### Exercise aim
Set down every line of the material below without changing a single character.

==== Data lines

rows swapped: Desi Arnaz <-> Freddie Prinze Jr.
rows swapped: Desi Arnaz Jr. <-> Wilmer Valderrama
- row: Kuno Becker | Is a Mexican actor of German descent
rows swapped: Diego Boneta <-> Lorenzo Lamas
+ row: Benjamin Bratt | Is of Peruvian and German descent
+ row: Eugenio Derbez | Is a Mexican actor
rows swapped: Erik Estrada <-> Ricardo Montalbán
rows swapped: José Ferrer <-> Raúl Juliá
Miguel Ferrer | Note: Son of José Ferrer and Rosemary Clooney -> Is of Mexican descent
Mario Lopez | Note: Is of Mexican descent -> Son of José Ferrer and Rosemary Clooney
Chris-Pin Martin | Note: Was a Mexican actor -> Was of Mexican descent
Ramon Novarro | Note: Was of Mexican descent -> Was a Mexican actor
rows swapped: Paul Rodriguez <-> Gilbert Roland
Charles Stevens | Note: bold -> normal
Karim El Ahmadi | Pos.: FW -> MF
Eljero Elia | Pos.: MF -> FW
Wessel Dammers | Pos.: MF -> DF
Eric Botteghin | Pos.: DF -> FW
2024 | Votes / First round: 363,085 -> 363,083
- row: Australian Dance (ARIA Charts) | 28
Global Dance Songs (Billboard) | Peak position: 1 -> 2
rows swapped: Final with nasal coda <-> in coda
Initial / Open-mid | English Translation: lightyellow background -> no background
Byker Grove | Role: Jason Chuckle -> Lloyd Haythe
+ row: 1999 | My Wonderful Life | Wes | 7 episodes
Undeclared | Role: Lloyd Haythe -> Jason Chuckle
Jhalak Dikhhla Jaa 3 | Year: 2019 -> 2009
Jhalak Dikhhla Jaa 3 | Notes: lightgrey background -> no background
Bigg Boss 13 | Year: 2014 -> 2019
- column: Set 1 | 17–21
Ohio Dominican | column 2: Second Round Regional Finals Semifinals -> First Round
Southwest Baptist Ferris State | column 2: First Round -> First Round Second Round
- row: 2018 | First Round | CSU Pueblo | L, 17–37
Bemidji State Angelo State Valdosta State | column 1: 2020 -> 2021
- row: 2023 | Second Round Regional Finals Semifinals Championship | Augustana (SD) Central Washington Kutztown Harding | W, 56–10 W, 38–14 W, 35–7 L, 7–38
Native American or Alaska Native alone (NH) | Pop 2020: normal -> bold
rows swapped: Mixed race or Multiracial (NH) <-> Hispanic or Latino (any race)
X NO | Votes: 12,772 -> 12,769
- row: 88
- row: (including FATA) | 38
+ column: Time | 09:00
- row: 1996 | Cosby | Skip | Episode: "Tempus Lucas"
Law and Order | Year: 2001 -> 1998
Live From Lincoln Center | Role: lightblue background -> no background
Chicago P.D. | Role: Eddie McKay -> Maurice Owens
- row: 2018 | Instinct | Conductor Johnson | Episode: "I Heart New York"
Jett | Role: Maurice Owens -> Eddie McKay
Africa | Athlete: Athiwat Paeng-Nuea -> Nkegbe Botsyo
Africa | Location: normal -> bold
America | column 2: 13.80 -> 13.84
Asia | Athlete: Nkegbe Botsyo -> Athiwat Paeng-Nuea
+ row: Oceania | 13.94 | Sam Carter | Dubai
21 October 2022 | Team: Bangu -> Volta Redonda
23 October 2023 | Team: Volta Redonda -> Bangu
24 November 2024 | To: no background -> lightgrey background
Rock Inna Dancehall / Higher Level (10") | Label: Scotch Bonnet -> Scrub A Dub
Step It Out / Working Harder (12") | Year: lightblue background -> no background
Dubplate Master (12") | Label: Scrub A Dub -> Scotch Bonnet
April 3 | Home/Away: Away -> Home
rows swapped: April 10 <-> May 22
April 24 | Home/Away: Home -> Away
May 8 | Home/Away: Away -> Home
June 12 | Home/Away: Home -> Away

========

### Solution for this exercise
rows swapped: Desi Arnaz <-> Freddie Prinze Jr.
rows swapped: Desi Arnaz Jr. <-> Wilmer Valderrama
- row: Kuno Becker | Is a Mexican actor of German descent
rows swapped: Diego Boneta <-> Lorenzo Lamas
+ row: Benjamin Bratt | Is of Peruvian and German descent
+ row: Eugenio Derbez | Is a Mexican actor
rows swapped: Erik Estrada <-> Ricardo Montalbán
rows swapped: José Ferrer <-> Raúl Juliá
Miguel Ferrer | Note: Son of José Ferrer and Rosemary Clooney -> Is of Mexican descent
Mario Lopez | Note: Is of Mexican descent -> Son of José Ferrer and Rosemary Clooney
Chris-Pin Martin | Note: Was a Mexican actor -> Was of Mexican descent
Ramon Novarro | Note: Was of Mexican descent -> Was a Mexican actor
rows swapped: Paul Rodriguez <-> Gilbert Roland
Charles Stevens | Note: bold -> normal
Karim El Ahmadi | Pos.: FW -> MF
Eljero Elia | Pos.: MF -> FW
Wessel Dammers | Pos.: MF -> DF
Eric Botteghin | Pos.: DF -> FW
2024 | Votes / First round: 363,085 -> 363,083
- row: Australian Dance (ARIA Charts) | 28
Global Dance Songs (Billboard) | Peak position: 1 -> 2
rows swapped: Final with nasal coda <-> in coda
Initial / Open-mid | English Translation: lightyellow background -> no background
Byker Grove | Role: Jason Chuckle -> Lloyd Haythe
+ row: 1999 | My Wonderful Life | Wes | 7 episodes
Undeclared | Role: Lloyd Haythe -> Jason Chuckle
Jhalak Dikhhla Jaa 3 | Year: 2019 -> 2009
Jhalak Dikhhla Jaa 3 | Notes: lightgrey background -> no background
Bigg Boss 13 | Year: 2014 -> 2019
- column: Set 1 | 17–21
Ohio Dominican | column 2: Second Round Regional Finals Semifinals -> First Round
Southwest Baptist Ferris State | column 2: First Round -> First Round Second Round
- row: 2018 | First Round | CSU Pueblo | L, 17–37
Bemidji State Angelo State Valdosta State | column 1: 2020 -> 2021
- row: 2023 | Second Round Regional Finals Semifinals Championship | Augustana (SD) Central Washington Kutztown Harding | W, 56–10 W, 38–14 W, 35–7 L, 7–38
Native American or Alaska Native alone (NH) | Pop 2020: normal -> bold
rows swapped: Mixed race or Multiracial (NH) <-> Hispanic or Latino (any race)
X NO | Votes: 12,772 -> 12,769
- row: 88
- row: (including FATA) | 38
+ column: Time | 09:00
- row: 1996 | Cosby | Skip | Episode: "Tempus Lucas"
Law and Order | Year: 2001 -> 1998
Live From Lincoln Center | Role: lightblue background -> no background
Chicago P.D. | Role: Eddie McKay -> Maurice Owens
- row: 2018 | Instinct | Conductor Johnson | Episode: "I Heart New York"
Jett | Role: Maurice Owens -> Eddie McKay
Africa | Athlete: Athiwat Paeng-Nuea -> Nkegbe Botsyo
Africa | Location: normal -> bold
America | column 2: 13.80 -> 13.84
Asia | Athlete: Nkegbe Botsyo -> Athiwat Paeng-Nuea
+ row: Oceania | 13.94 | Sam Carter | Dubai
21 October 2022 | Team: Bangu -> Volta Redonda
23 October 2023 | Team: Volta Redonda -> Bangu
24 November 2024 | To: no background -> lightgrey background
Rock Inna Dancehall / Higher Level (10") | Label: Scotch Bonnet -> Scrub A Dub
Step It Out / Working Harder (12") | Year: lightblue background -> no background
Dubplate Master (12") | Label: Scrub A Dub -> Scotch Bonnet
April 3 | Home/Away: Away -> Home
rows swapped: April 10 <-> May 22
April 24 | Home/Away: Home -> Away
May 8 | Home/Away: Away -> Home
June 12 | Home/Away: Home -> Away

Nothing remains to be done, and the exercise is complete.